## DATA TO EXAMINE
-- Opening Marker --
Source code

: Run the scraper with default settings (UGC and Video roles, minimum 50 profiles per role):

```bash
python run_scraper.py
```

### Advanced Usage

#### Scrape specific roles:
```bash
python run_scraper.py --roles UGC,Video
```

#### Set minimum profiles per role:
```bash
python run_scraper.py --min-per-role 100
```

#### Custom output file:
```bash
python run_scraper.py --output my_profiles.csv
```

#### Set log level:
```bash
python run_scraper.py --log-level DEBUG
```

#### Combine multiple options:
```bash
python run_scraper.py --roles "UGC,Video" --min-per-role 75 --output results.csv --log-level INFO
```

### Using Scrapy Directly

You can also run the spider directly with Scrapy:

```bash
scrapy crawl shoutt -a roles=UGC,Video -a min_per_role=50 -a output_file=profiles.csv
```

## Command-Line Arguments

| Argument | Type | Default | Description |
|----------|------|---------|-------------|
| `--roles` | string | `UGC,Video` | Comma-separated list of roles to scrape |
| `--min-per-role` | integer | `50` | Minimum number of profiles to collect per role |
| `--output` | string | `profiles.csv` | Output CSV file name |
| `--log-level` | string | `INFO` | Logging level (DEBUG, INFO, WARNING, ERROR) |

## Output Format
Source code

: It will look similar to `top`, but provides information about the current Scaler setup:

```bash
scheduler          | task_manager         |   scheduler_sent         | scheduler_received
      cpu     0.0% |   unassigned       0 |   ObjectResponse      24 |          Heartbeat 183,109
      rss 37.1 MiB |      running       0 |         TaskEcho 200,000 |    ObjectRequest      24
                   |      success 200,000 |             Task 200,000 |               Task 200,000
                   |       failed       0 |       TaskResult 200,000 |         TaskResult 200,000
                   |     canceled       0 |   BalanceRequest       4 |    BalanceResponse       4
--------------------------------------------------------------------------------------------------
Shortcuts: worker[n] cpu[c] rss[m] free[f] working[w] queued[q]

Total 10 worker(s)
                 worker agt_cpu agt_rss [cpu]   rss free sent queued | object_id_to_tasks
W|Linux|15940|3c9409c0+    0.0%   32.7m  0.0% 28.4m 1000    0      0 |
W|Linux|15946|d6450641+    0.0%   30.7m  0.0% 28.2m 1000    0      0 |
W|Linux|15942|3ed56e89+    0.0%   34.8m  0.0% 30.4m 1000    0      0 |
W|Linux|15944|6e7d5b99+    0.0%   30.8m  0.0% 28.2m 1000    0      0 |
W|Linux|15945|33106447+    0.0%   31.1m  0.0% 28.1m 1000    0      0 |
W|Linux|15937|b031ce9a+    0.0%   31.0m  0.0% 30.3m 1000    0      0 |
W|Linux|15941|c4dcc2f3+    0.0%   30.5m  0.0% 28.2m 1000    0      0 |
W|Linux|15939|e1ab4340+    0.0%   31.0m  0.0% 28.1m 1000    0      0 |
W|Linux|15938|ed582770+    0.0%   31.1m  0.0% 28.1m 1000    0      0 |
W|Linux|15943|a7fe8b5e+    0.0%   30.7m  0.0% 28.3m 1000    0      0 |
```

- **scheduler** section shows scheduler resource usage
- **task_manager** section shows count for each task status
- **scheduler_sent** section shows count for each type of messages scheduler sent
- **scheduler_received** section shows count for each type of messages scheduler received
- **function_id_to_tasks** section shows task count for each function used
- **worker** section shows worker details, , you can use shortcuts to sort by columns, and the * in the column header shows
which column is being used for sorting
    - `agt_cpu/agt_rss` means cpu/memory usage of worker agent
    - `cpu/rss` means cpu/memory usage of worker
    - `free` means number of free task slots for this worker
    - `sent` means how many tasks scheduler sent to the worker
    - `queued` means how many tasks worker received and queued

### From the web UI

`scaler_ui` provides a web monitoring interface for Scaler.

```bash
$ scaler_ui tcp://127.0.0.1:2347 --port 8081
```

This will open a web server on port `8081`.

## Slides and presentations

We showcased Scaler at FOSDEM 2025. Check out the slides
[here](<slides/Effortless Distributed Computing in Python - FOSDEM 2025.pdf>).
-- Closing Marker --
## EXERCISE BRIEF
Copy all the lines above that hold the string "Linux".

## OUTPUT FOR THIS EXERCISE
W|Linux|15940|3c9409c0+    0.0%   32.7m  0.0% 28.4m 1000    0      0 |
W|Linux|15946|d6450641+    0.0%   30.7m  0.0% 28.2m 1000    0      0 |
W|Linux|15942|3ed56e89+    0.0%   34.8m  0.0% 30.4m 1000    0      0 |
W|Linux|15944|6e7d5b99+    0.0%   30.8m  0.0% 28.2m 1000    0      0 |
W|Linux|15945|33106447+    0.0%   31.1m  0.0% 28.1m 1000    0      0 |
W|Linux|15937|b031ce9a+    0.0%   31.0m  0.0% 30.3m 1000    0      0 |
W|Linux|15941|c4dcc2f3+    0.0%   30.5m  0.0% 28.2m 1000    0      0 |
W|Linux|15939|e1ab4340+    0.0%   31.0m  0.0% 28.1m 1000    0      0 |
W|Linux|15938|ed582770+    0.0%   31.1m  0.0% 28.1m 1000    0      0 |
W|Linux|15943|a7fe8b5e+    0.0%   30.7m  0.0% 28.3m 1000    0      0 |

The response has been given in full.